Kurtuluş Tayiz MHP'lileri isyan ettirecek! Faşist bir partinin düpedüz faşist lideri!
Tayiz, Akşam gazetesinde kaleme aldığı yazısında MHP'lileri kızdıracak sert sözlerle yüklendi.
Akşam gazetesi yazarı Kurtuluş Tayiz, bugün köşesine Cumhurbaşkanı Erdoğan ile Devlet Bahçeli arasındaki söz düellosunu yorumlayan bir yazı kaleme aldı ancak yazı MHP'lileri çileden çıkartacak kadar sert.
Cumhurbaşkanı Recep Tayyip Erdoğan'ın, "İster kabul edin ister etmeyin; Türkiye'de yönetim sistemi değişmiştir." açıklamasına twitter'dan cevap veren Milliyetçi Hareket Partisi Genel Başkanı Devlet Bahçeli, "Bizim yerli üretim Hitler'e, Stalin'e, Kaddafi'ye tahammülümüz olmaz, bu iyi biline." demişti.
Tayiz, Akşam gazetesindeki yazısında, "düpedüz faşist bir partinin düpedüz faşist lideri olan Devlet Bahçeli, Cumhurbaşkanı Erdoğan'ı Hitler'e, Mussolini'ye, Kaddafi'ye benzeterek aslında hepimizle alay ediyor." cümleleri ile dikkatleri çekti.
İşte Tayiz'in yazısından dikkat çeken bölümler:
Tuhaf bir ülke burası. Milletin gündemi ile medyanın gündemi birbirinden çok farklı. Deyim yerindeyse millet can, bunlar ise mal derdinde.
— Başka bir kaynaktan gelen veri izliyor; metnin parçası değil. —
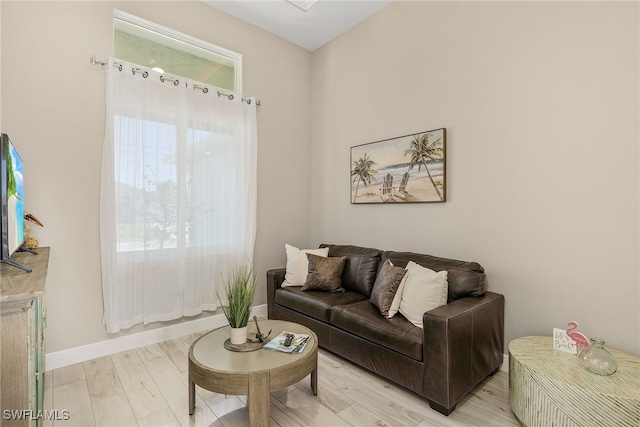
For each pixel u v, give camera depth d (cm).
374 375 239
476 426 182
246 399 208
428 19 295
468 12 267
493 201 253
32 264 173
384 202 329
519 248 239
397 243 322
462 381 196
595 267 206
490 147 254
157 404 202
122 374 237
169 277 296
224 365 175
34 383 143
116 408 197
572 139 215
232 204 335
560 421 160
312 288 306
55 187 244
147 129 281
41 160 238
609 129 201
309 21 358
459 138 273
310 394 213
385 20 331
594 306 207
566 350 192
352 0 321
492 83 253
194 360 181
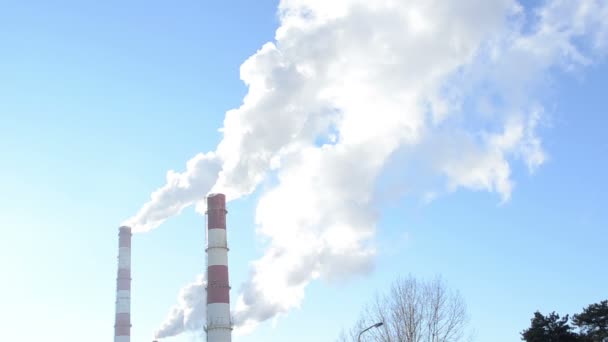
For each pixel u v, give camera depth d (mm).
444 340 64688
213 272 101750
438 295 66750
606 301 70875
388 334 64750
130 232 132375
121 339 122750
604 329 68500
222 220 105188
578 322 70250
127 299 126375
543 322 69688
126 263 129125
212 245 103125
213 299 100375
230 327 99438
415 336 63938
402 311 65125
Güneydoğu'dan gelen şehit haberleri de gündemlerini değiştirmeye yetmiyor. PKK/HDP şehirlerde "özerklik", "kanton" ilan edip ülkeyi teröre boğarken CHP, MHP ve Doğan Medyası hâlâ Erdoğan'ın yetkilerini aşıp aşmadığını tartışıyor.
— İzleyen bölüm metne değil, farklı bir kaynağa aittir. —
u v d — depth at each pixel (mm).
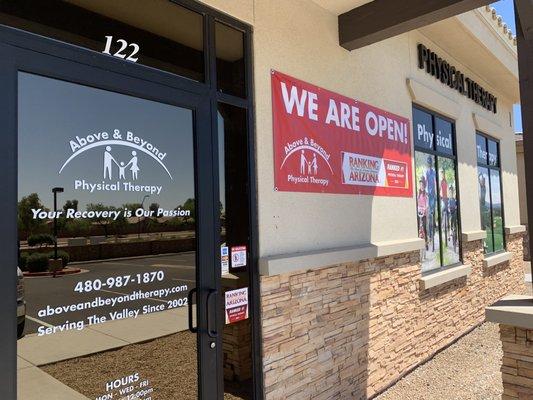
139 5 2930
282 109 3920
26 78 2352
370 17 4402
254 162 3652
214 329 3199
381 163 5293
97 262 2600
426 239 6395
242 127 3570
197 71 3277
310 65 4277
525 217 18094
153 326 2861
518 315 3363
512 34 8258
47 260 2377
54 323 2391
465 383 5168
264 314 3590
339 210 4527
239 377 3375
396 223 5551
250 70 3674
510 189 10523
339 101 4633
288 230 3898
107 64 2715
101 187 2645
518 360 3447
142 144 2879
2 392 2152
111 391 2625
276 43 3916
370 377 4750
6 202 2219
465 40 6777
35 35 2385
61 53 2492
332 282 4309
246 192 3555
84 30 2617
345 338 4426
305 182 4113
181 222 3072
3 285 2182
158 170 2957
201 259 3152
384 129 5391
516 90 9789
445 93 7203
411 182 5938
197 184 3170
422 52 6402
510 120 10828
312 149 4219
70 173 2504
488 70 8336
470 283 7547
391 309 5219
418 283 5840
Belki biraz ayıp olacak ama söylemeden geçemeyeceğim; düpedüz faşist bir partinin düpedüz faşist lideri olan Devlet Bahçeli, Cumhurbaşkanı Erdoğan'ı Hitler'e, Mussolini'ye, Kaddafi'ye benzeterek aslında hepimizle alay ediyor. CHP lideri Kemal Kılıçdaroğlu da vatanını terk ederek kaçan bir savcının ağzıyla Erdoğan'ı "darbe yapmak" ile suçluyor.
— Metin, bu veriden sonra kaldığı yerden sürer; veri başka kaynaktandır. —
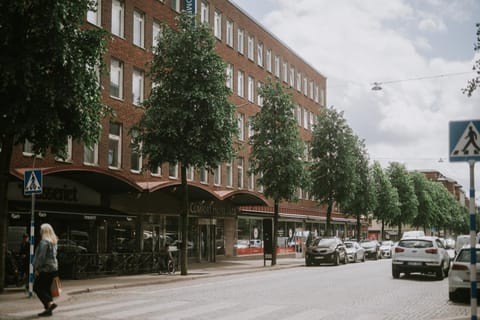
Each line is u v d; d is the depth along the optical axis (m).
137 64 30.62
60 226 24.02
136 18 31.11
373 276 23.98
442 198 90.75
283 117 33.66
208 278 23.02
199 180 36.69
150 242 30.20
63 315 11.66
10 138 15.87
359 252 39.47
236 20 43.25
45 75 15.22
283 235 48.44
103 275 22.84
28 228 22.59
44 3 14.70
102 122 27.70
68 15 15.55
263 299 14.77
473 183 9.10
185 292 16.72
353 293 16.61
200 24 24.30
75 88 15.31
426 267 22.33
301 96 56.50
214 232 36.75
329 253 33.41
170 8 33.91
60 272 21.42
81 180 24.28
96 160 27.28
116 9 29.44
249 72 45.19
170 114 23.19
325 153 41.97
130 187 25.28
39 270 11.46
Bu siyasi ikiliyi Doğan medyası tamamlıyor. Hürriyet manşetten "Darbe yaptı" diye suçluyor Erdoğan'ı. Yazarlarına da "Bu açık darbeciliktir" yazıları yazdırıyor. Oysa bu gazete darbe bağımlısı bir gazete. Patronu ve yazarları darbe yanlısı olmalarıyla meşhur. Bu medya kuruluşu daha dün darbecilerin ülkeden kaçışını okurlarına "geçiş" olarak duyurdu. Aydın Doğan 17-25 Aralık'ta darbeye ortaklık etmedi mi? Ülkeyi iç savaşa sokmaya çalışan kim? Erdoğan'dan kurtulma umuduyla PKK ve DHKP-C terörüyle ittifak bile yaptılar. TSK'yı darbe yapar umuduyla "göreve" çağırmaktan hâlâ da vazgeçmiş değiller.
Peki Erdoğan nasıl bir darbe yaptı? Seçimlere girerek mi yoksa yüzde 52 oranında halkın desteğini alarak mı? Cumhurbaşkanı'nı halkın seçmesi yeni bir durum değil mi? Halkın seçtiği ile Meclis'in atadığı Cumhurbaşkanı arasında nasıl fark olmaz? Meclis, bu durumu yeniden tanımlamak zorunda değil mi? Bunu söylemek darbecilik mi oluyor?
Ya da aslında sizin asıl derdiniz ne?
Ülkeyi terör ateşine Doğan grubu sürükledi. Cumhuriyet ve Cemaat medyasıyla beraber yaptılar bunu. PKK'yı seçimlerden önce "cici çocuklar" gibi sunanlar, seçimlerden sonra PKK ana kuzularını katletmeye başladığında onu görmezden gelmeye ve hatta gözden kaçırmaya başladı. Güneydoğu'dan her gün şehit haberleri gelirken, PKK şehirlerde "özerklik", mahallelerde "kanton" ilan ederken, onlar bu gürültüde Erdoğan'ı aradan çıkarmaya çalışıyor. Ülkeyi önce yangın yerine çevirdiler, sonra da bu kaos ortamında kendi hesaplarını görüyorlar.